Selected text:
────────────────
Happy Tails Pet Hospital Cat Blog

Tuesday here, Cat Blogger for the Happy Tails Pet Clinic.  You might remember seeing me at the clinic.  I’m so excited that Dr. Dan has asked me to write a blog so I can talk to all the wonderful people I see at the clinic each day!  I hope to blog about cats and cat related topics, so please check back often to see what’s happening in the cat world.

I see cat owners come to the clinic on a regular basis, and I’ve noticed that some cats are happy to be there, and some are not.  What could be the problem?  Maybe your cat doesn’t like the cat carrier!  Does your cat run and hide when they see the carrier come out of hiding?  Well, I have some tips for you so that your cat will learn to tolerate, and maybe—eventually– love the carrier.

  • Best Type of Carrier.  The best type of carrier is the inexpensive hard-sided carrier that opens from the top and from the front.  An easily opened top allows a cat which is fearful, anxious or in pain to stay in the bottom half of the carrier for exams.  Dr. Dan will do a cat exam inside a well-designed carrier!  Please avoid a carrier that requires a cat to be pulled from the carrier or dumped out for an exam.  It should be easy for you to carry and should be seat belted into the car to keep your cat safe.
  • Help your cat become comfortable with the carrier.  You can help your cat become comfortable with his or her carrier by placing it in a room where your cat spends a lot of time, placing familiar soft bedding inside and by placing treats, catnip or toys inside the carrier.  It may take days or weeks for your cat to trust the carrier.  Reward your cat’s desired behaviors.
  • Make sure it is comfy on the bottom so your cat will love to sleep in the carrier.
  • Leave the carrier out in a place your cat can use the carrier on a regular basis.

When it is time to bring your cat to visit us:

  • Make sure the door works well and closes tightly.  If necessary, oil the hinges.
  • Pick up your cat, facing away from the carrier, and, while talking to him or her, back the cat into the carrier or open the top of the carrier and gently lower him or her into the carrier.  Before you let go, keep one hand inside the carrier at her face level to stop him or her from dashing out and close and latch the door.
  • Slip a little treat between the bars once the door is closed.
────────────────
Study material:
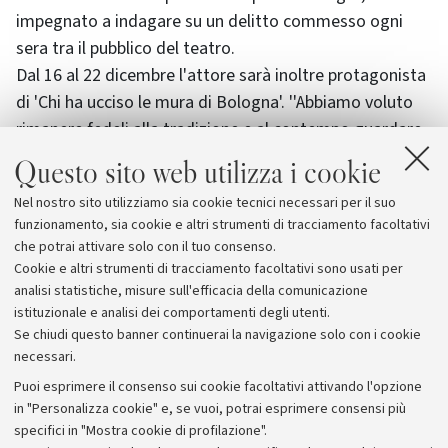
impegnato a indagare su un delitto commesso ogni
sera tra il pubblico del teatro.
Dal 16 al 22 dicembre l'attore sarà inoltre protagonista
di 'Chi ha ucciso le mura di Bologna'. ''Abbiamo voluto
rimanere fedeli alla tradizione e al contempo guardare
alle novita' - ha concluso Galdieri - per questo abbiamo
Questo sito web utilizza i cookie
deciso di ospitare spettacoli di musica, danza e prosa
Nel nostro sito utilizziamo sia cookie tecnici necessari per il suo
interpretati da artisti importanti come Aldo Giuffre',
funzionamento, sia cookie e altri strumenti di tracciamento facoltativi
Milva, Marco Columbro, Mariangela D'abbraccio e
che potrai attivare solo con il tuo consenso.
Alessandro Benvenuti''.
Cookie e altri strumenti di tracciamento facoltativi sono usati per
analisi statistiche, misure sull'efficacia della comunicazione
istituzionale e analisi dei comportamenti degli utenti.
Se chiudi questo banner continuerai la navigazione solo con i cookie
necessari.
Archivio
Puoi esprimere il consenso sui cookie facoltativi attivando l'opzione
in "Personalizza cookie" e, se vuoi, potrai esprimere consensi più
Comunicati stampa
specifici in "Mostra cookie di profilazione".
────────────────
Task requirements: Continue the Happy Tails cat carrier blog post from the end of its last tip about slipping a treat between the bars.

Solved exercise:
  • Covering the carrier.  Some cats like to see out, while others are less anxious when the carrier is covered with a blanket or towel to prevent your cat from seeing something unfamiliar.
  • Please do not open the door to the carrier until you are in the room with Dr. Dan.
  • Emergencies.  If your cat needs to see us before he or she is familiar with the carrier, put the carrier in a small room with few hiding places.  Bring the cat into the room and close the door, moving slowly and calmly.  Do not chase the cat to get it into the carrier; encourage the cat with treats or toys to walk into the carrier.  If your cat will not walk into the carrier, open the top of the carrier, pick up your cat and gently lower him or her into the carrier.
  • Back home.  When you come home, if your cat appears calm and peaceful, let the returning cat out of the carrier.  If you have multiple cats, wait until all cats appear calm and peaceful before letting the cat out of the carrier.  Be sure to put the carrier back in its normal position where your cat can resume sleeping and using the carrier on a regular basis!

Hopefully, my blog will help cats that are fearful of the carrier trust it so that they can visit me—er, Dr. Dan—on a more regular basis!  Hope this helps their humans, too, get over the fear or anxiety of putting their cat in the carrier!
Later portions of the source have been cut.